This weekend I cried. It has been a while I must confess since I have actually wept. Years upon years of repressed emotion and heart piercing events have left me pretty inept in the crying department. There have been many instances as of late that should have dictated tears, but they never came. But when the Blackberry bussed and I read the email I couldn’t be bothered to hold it back anymore.

It confirmed what I had suspected for a few weeks now. God had seen fit to attempt to take away the one person I have meet in this lifetime that has made me feel at home. The one person who made me less alone in how I felt about the life cast upon me. The one person who’s personal stake in life was much harder than mine, and thus provided me a bit of perspective on what I felt was so bad in mine.

I could do little more than lie in bed, shades drawn, blankets covering, head buried in pillows, balling like a tiny babe. I didn’t want to see anyone, I didn’t want to talk to anyone. I just wanted to be alone and revel in this feeling that I was having. Equal parts, pain and sadness, and a sprinkling of hope and belief, permeated the whole of my being. I just couldn’t understand the scope of it all and struggled to wrap my head around the words I read over and over.
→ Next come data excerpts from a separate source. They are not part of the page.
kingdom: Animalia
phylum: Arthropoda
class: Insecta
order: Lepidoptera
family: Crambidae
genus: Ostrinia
And then I prayed.

Through the tears and through the whimpers I clutched my rosary and prayed. I implored with all of my heart for God to reverse the wheels he has thought so fit to set into motion. I asked for his wisdom to be reconsidered. It has come with much consternation that I can see as to why you would decide this is right in your grand scheme of things. I believe we all find ourselves asking why when massive events unfold in our lives, but this……this is too much. Why on earth would you decide to pile this on, at this time. Has she not given you enough, I mean what more than her life can she give. At this point nothing and at least I can see that you will never take her spirit. Nor will you take mine or that of those who care about her and want to see her persevere.

They say you have a plan and to trust in you, but I can’t see this. And if this goes off in the way in which it seems your planning, then I’m not sure how much longer I can follow you. I guess for now I will just trust that you will fix what you have bottled up, but even at that I am not sure I can follow you any longer. No one deserves  what you have cast upon her…….no one.